### WHAT YOU SHOULD DO:
Please retype every record below exactly, leaving the pictures out.

Stored data entries:
==========

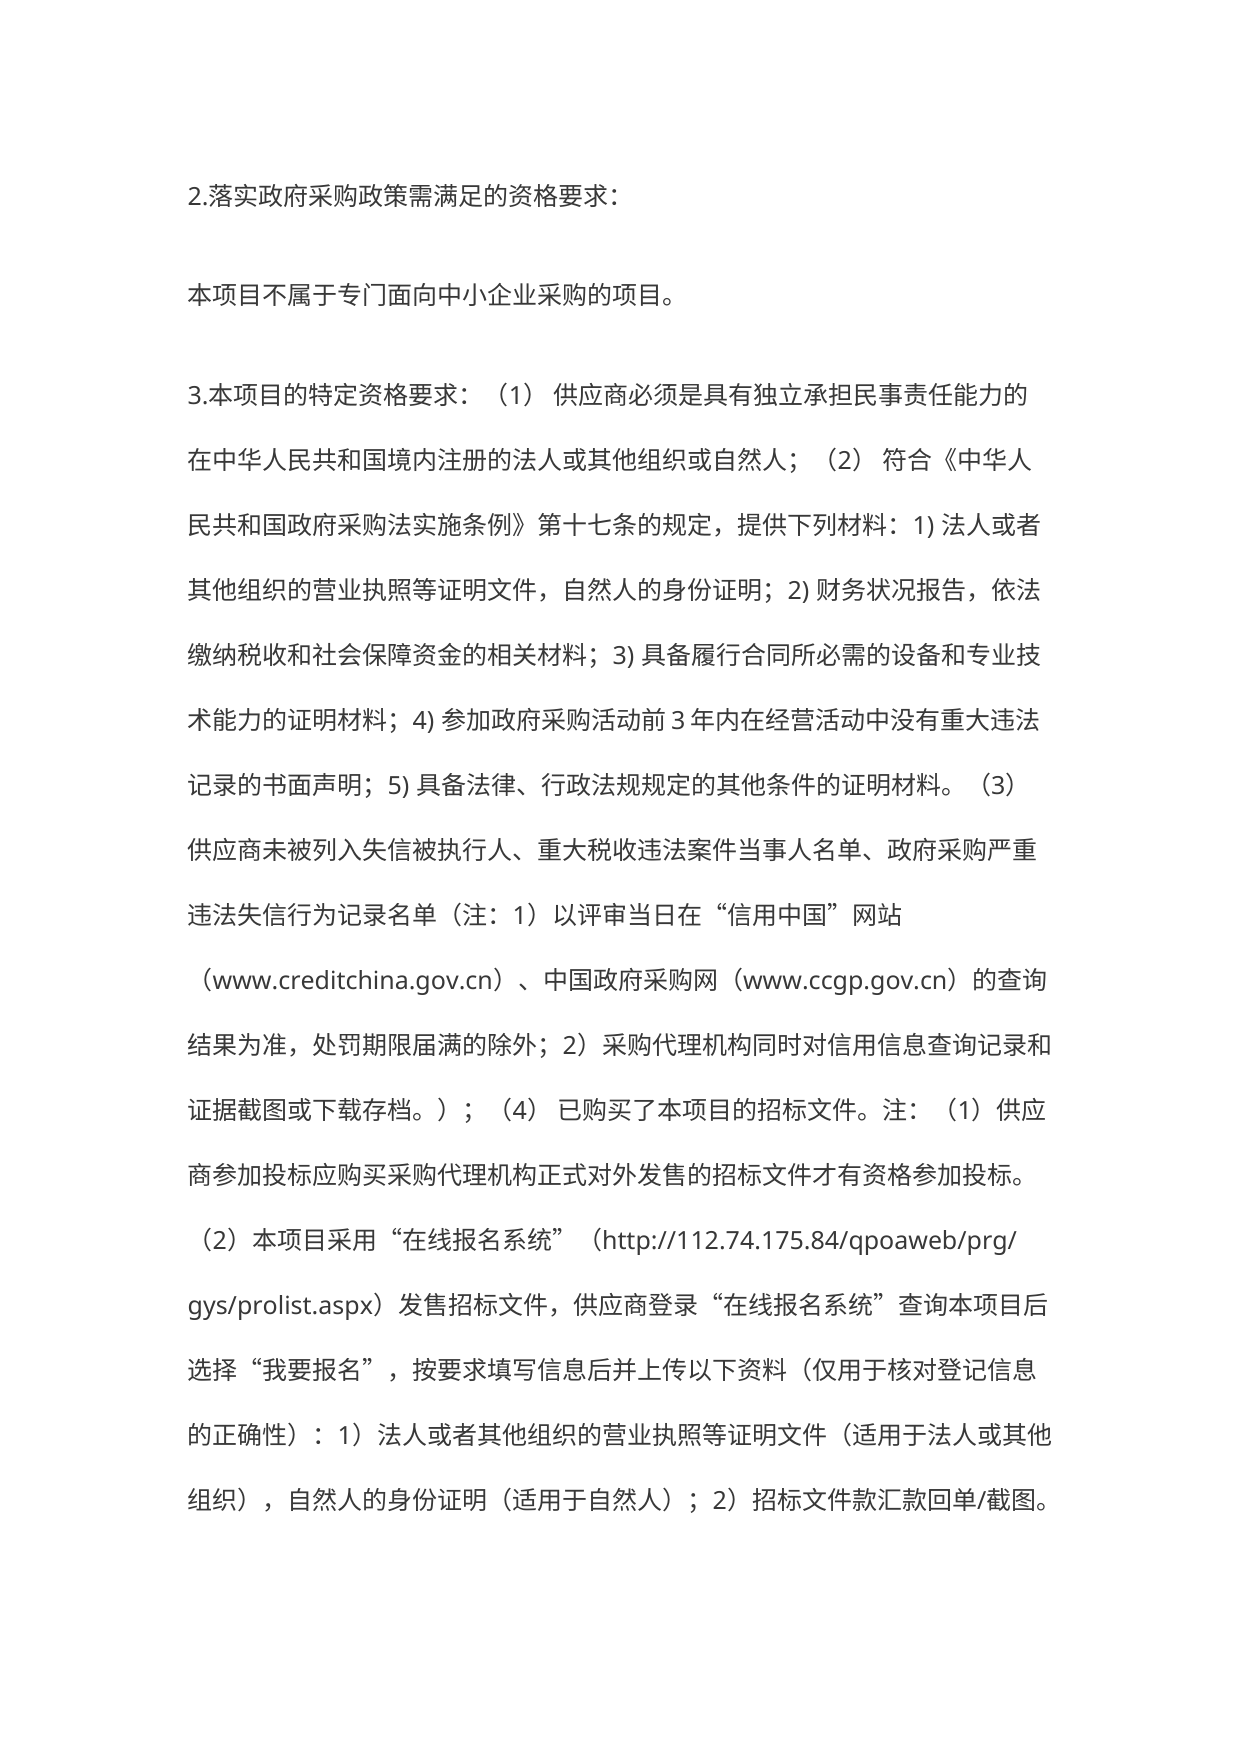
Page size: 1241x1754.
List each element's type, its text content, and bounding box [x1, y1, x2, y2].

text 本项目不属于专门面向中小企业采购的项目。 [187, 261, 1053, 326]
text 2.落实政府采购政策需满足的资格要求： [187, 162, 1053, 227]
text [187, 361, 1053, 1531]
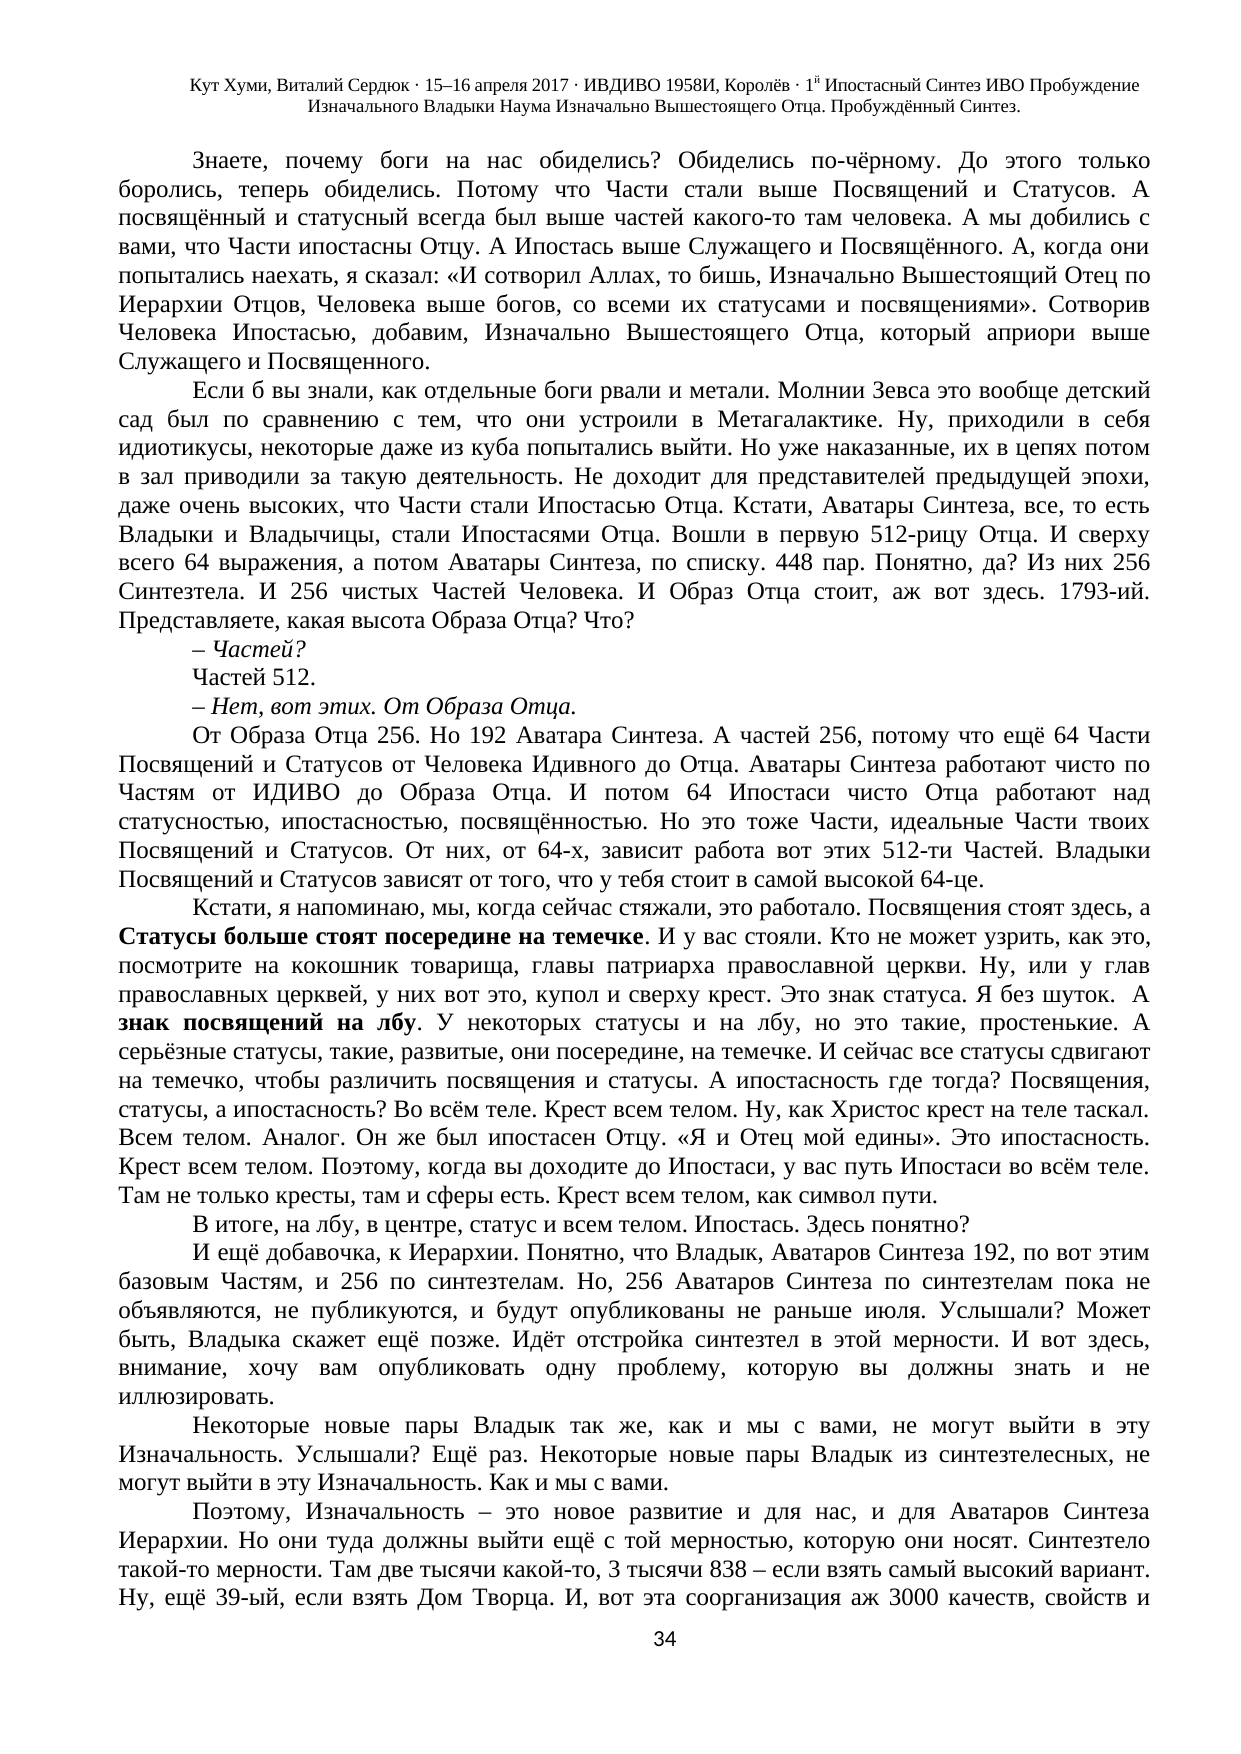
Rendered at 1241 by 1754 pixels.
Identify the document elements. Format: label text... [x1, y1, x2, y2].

==========

### OUTPUT OF THE TASK:
Page size: 1241x1754.
List each element's type, its text content, and bounding box [x1, y1, x2, y2].

text 本项目不属于专门面向中小企业采购的项目。 [187, 261, 1053, 326]
text 2.落实政府采购政策需满足的资格要求： [187, 162, 1053, 227]
text [187, 361, 1053, 1531]
Rendered at 1241 by 1754 pixels.
Identify the document elements. Format: label text... [x1, y1, x2, y2].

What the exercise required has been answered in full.